## RECORDS SUPPLIED
■ ■ ■ ■ ■

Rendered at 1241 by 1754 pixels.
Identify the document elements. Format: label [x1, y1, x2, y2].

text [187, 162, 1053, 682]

■ ■ ■ ■ ■

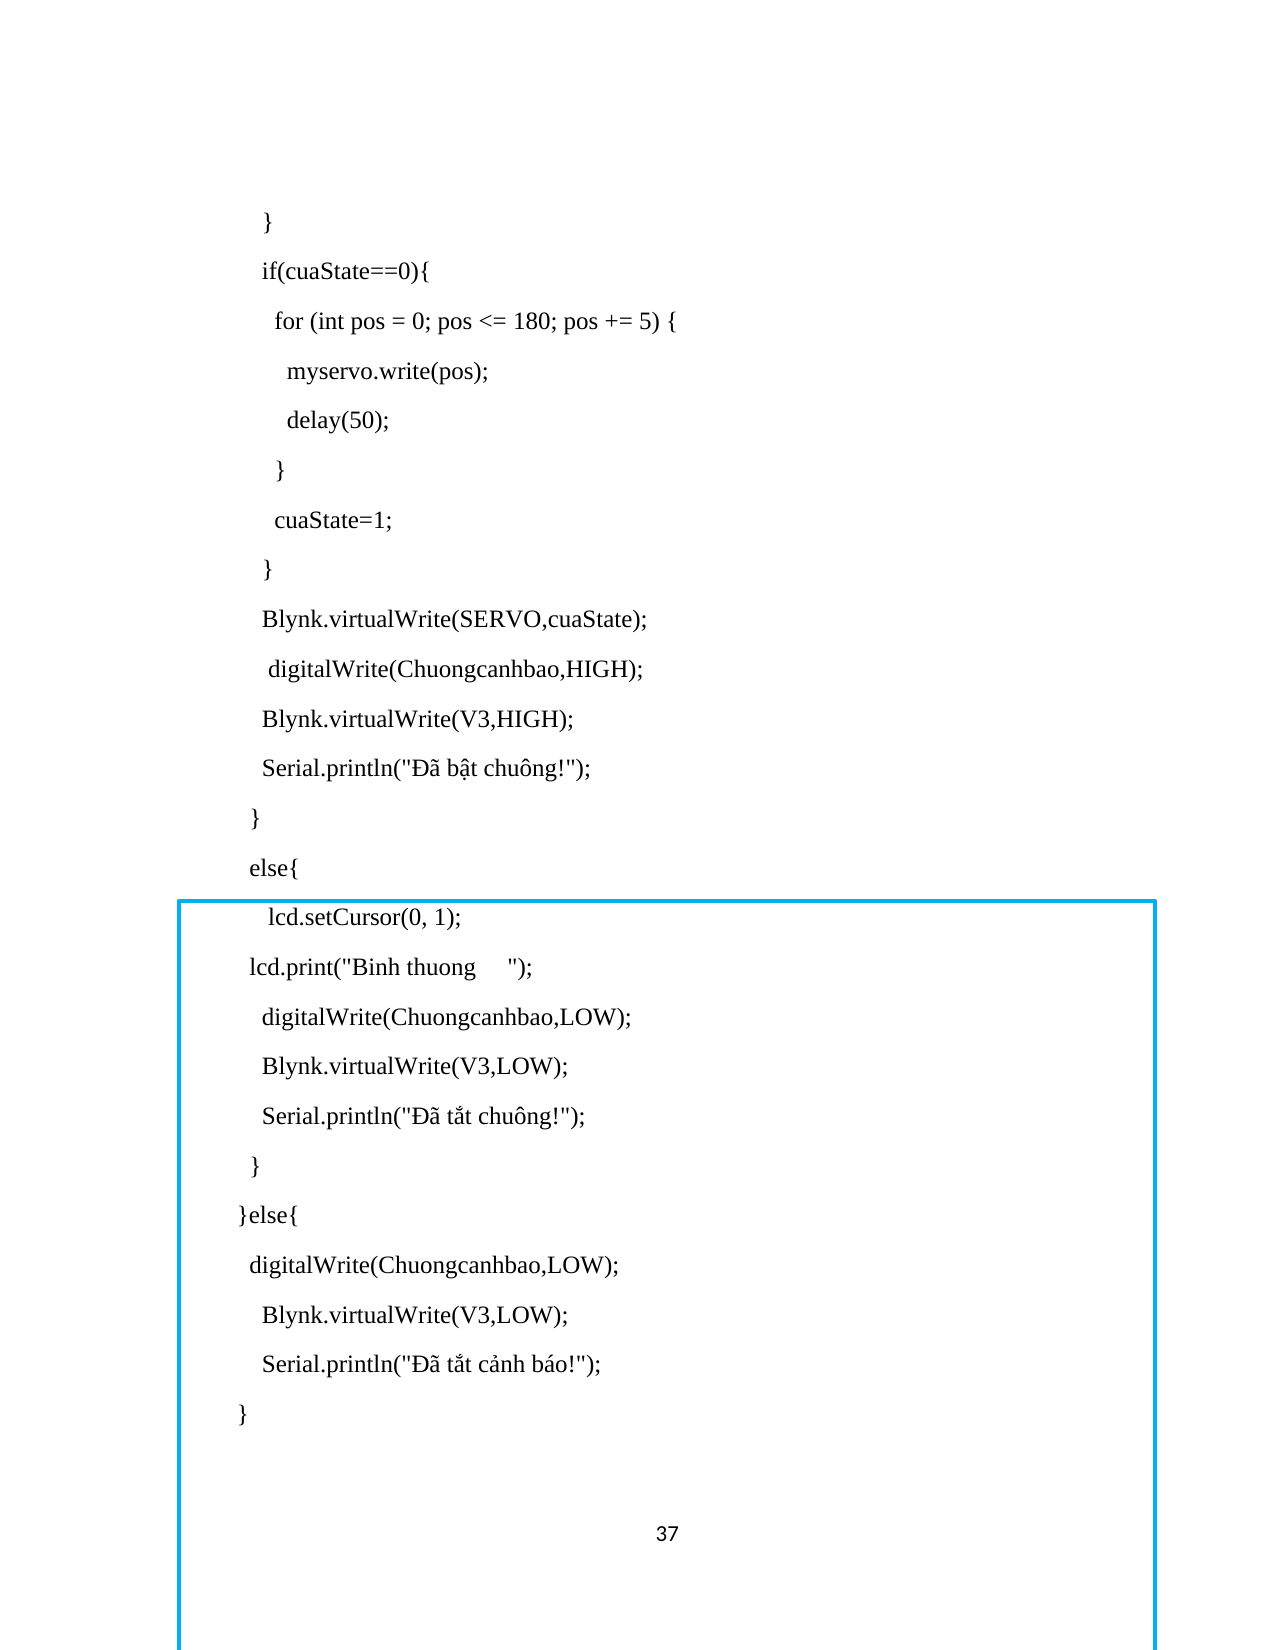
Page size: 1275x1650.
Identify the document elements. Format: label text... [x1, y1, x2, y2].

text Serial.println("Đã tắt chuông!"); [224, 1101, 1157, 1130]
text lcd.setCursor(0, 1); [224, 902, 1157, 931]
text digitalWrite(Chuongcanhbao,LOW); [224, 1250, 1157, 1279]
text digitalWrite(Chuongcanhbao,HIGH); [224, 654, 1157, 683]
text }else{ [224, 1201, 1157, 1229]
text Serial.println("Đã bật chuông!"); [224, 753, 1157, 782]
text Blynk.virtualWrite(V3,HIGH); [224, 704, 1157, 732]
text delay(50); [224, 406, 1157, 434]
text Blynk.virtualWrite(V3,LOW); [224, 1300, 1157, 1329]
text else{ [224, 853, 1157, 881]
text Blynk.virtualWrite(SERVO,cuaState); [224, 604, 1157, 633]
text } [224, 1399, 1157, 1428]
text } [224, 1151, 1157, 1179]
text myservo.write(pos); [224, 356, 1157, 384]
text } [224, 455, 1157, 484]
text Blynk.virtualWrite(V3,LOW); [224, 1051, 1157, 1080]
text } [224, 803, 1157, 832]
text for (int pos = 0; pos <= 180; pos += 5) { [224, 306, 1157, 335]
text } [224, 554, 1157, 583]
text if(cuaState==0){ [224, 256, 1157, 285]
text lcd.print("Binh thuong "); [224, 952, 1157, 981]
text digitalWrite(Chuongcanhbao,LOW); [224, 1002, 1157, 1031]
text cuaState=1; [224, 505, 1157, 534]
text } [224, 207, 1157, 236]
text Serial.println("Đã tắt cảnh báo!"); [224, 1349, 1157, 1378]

■ ■ ■ ■ ■

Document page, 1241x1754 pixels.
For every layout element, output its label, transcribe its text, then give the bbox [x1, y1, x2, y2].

■ ■ ■ ■ ■

## EXERCISE PROMPT
All lines in the records above that contain "pixels" are to be reported.

## SOLUTION TO THIS TASK
Rendered at 1241 by 1754 pixels.
Document page, 1241x1754 pixels.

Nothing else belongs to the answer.